(Data excerpts Opens)

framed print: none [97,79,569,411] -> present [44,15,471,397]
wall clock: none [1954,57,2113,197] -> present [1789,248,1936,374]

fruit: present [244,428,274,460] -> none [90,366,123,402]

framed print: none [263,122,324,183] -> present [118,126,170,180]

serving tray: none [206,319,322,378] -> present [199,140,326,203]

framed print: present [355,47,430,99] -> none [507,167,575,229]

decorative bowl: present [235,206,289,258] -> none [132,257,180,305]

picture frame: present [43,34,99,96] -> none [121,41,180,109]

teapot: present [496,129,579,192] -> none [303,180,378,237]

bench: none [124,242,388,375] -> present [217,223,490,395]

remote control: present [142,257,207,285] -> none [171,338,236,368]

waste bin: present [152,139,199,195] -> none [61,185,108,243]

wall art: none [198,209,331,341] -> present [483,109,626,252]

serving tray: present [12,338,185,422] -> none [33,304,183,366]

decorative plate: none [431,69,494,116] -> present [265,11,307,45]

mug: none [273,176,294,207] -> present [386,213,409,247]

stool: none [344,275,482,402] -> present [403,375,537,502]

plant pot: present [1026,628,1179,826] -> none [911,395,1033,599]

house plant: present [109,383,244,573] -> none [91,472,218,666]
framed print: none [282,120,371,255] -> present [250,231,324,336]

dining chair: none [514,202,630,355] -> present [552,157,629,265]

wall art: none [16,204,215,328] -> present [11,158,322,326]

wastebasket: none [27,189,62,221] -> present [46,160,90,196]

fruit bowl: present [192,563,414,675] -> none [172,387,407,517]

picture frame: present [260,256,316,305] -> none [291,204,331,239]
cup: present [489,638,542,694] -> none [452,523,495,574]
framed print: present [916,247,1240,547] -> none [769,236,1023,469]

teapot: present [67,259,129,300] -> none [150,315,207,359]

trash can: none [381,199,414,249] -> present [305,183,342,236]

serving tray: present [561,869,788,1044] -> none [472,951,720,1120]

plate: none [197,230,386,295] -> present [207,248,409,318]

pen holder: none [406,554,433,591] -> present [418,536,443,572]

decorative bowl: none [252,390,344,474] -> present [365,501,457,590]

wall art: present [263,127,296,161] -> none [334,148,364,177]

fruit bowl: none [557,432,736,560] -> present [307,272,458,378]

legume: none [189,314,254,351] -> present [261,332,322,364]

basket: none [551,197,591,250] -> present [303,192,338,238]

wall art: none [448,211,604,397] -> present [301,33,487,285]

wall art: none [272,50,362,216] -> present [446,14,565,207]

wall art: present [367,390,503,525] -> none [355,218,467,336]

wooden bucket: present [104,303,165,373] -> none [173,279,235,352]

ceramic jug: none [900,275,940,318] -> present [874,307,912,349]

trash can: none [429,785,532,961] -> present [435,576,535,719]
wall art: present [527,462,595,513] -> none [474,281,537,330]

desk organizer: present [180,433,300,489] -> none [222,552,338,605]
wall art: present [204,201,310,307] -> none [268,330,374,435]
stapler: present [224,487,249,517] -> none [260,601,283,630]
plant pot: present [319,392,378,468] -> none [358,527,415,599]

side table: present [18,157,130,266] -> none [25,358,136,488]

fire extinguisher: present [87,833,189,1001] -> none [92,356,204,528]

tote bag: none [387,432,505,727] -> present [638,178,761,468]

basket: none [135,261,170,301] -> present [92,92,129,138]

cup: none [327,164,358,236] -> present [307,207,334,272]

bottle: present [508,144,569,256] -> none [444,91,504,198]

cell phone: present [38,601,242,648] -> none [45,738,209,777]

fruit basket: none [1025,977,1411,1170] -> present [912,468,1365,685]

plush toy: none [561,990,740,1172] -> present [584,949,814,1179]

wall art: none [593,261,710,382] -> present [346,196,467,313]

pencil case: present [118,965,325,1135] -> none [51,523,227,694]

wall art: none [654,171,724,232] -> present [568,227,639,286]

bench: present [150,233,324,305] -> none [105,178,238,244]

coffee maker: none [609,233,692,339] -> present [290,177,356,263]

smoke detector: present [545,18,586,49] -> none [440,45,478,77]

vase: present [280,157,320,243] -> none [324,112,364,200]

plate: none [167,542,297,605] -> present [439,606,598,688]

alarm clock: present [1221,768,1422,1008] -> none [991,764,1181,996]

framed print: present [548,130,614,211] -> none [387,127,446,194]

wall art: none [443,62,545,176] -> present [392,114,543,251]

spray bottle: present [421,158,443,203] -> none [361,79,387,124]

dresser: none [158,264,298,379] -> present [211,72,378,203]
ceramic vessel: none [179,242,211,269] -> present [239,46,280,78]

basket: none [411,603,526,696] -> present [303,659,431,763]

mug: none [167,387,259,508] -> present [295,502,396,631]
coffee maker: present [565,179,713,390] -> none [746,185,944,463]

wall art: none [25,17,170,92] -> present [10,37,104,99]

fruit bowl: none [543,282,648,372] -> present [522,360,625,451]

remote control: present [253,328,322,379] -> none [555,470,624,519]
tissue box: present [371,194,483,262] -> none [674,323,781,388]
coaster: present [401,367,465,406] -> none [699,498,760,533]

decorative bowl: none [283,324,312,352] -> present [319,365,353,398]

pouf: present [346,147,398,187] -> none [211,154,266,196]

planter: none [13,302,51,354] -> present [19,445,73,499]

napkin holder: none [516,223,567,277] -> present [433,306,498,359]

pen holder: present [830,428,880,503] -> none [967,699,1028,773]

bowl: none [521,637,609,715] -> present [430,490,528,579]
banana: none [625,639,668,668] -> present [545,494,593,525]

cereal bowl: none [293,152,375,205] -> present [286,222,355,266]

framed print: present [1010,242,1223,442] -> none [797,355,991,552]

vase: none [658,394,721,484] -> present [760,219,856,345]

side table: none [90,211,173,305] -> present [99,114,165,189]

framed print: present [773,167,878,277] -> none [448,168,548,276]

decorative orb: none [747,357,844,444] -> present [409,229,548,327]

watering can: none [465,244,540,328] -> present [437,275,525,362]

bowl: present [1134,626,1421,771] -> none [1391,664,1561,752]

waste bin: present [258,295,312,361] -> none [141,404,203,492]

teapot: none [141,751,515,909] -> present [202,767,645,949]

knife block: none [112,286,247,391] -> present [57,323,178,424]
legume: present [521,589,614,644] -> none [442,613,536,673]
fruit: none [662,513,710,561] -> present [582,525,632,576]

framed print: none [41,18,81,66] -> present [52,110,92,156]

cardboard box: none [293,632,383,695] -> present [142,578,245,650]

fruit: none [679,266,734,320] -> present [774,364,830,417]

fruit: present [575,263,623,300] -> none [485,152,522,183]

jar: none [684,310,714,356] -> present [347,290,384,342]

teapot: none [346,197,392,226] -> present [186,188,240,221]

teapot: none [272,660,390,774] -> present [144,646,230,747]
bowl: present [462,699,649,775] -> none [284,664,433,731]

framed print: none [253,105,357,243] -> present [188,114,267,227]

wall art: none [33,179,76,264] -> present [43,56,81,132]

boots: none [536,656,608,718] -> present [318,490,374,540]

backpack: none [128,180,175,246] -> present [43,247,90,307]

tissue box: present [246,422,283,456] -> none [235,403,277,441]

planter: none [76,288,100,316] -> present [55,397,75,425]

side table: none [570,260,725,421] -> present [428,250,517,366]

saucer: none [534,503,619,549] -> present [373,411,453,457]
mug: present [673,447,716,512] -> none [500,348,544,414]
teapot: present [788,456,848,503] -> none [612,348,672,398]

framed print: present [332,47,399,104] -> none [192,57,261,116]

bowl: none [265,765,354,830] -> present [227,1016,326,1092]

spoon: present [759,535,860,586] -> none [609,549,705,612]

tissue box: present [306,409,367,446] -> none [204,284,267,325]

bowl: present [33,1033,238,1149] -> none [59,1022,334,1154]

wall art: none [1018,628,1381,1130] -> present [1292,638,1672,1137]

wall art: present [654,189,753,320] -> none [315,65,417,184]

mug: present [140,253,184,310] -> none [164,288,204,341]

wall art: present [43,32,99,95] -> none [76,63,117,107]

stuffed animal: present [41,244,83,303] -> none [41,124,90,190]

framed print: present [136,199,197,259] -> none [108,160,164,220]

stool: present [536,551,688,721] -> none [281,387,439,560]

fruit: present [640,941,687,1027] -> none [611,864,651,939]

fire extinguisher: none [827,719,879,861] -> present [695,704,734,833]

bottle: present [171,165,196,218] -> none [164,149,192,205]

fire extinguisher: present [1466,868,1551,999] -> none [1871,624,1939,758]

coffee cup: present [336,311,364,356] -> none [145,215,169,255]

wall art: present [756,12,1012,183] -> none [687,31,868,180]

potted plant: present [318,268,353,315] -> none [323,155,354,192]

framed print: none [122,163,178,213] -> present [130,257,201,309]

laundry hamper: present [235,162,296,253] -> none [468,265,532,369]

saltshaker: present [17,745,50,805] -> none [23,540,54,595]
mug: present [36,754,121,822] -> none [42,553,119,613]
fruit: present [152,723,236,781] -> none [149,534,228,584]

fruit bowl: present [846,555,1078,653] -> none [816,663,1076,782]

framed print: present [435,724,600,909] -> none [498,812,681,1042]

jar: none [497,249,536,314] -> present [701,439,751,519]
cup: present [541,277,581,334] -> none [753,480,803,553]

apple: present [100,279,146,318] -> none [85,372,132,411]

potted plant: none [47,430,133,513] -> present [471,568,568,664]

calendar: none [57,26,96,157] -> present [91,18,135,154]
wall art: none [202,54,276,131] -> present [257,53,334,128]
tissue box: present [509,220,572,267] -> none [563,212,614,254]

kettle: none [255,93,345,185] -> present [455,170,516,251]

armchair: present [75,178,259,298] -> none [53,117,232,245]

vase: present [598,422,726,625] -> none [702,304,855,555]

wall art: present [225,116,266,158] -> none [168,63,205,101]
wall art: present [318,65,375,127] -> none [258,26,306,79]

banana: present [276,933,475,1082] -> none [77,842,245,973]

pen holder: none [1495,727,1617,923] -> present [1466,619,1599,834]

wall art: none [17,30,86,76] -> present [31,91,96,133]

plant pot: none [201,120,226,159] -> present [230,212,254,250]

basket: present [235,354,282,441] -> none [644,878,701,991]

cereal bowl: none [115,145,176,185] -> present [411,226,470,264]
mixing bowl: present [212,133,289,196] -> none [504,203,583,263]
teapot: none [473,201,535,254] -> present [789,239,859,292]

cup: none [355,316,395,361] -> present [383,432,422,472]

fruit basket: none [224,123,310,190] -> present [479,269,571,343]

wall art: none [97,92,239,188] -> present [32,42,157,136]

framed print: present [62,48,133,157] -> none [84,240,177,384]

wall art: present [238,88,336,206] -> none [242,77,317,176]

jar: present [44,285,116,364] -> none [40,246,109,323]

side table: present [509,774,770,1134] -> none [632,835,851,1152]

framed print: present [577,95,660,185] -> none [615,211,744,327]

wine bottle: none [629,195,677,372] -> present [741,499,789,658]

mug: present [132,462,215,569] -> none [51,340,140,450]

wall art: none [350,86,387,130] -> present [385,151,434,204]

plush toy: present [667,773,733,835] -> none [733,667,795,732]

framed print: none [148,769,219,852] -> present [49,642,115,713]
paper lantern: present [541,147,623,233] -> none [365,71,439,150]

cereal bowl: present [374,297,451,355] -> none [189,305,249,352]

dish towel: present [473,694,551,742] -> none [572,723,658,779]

(Data excerpts Closes)

From the first line of the data above to the line holding "waste bin: present [152,139,199,195]", reproduce each line exactly; emit no other lines.

framed print: none [97,79,569,411] -> present [44,15,471,397]
wall clock: none [1954,57,2113,197] -> present [1789,248,1936,374]

fruit: present [244,428,274,460] -> none [90,366,123,402]

framed print: none [263,122,324,183] -> present [118,126,170,180]

serving tray: none [206,319,322,378] -> present [199,140,326,203]

framed print: present [355,47,430,99] -> none [507,167,575,229]

decorative bowl: present [235,206,289,258] -> none [132,257,180,305]

picture frame: present [43,34,99,96] -> none [121,41,180,109]

teapot: present [496,129,579,192] -> none [303,180,378,237]

bench: none [124,242,388,375] -> present [217,223,490,395]

remote control: present [142,257,207,285] -> none [171,338,236,368]

waste bin: present [152,139,199,195] -> none [61,185,108,243]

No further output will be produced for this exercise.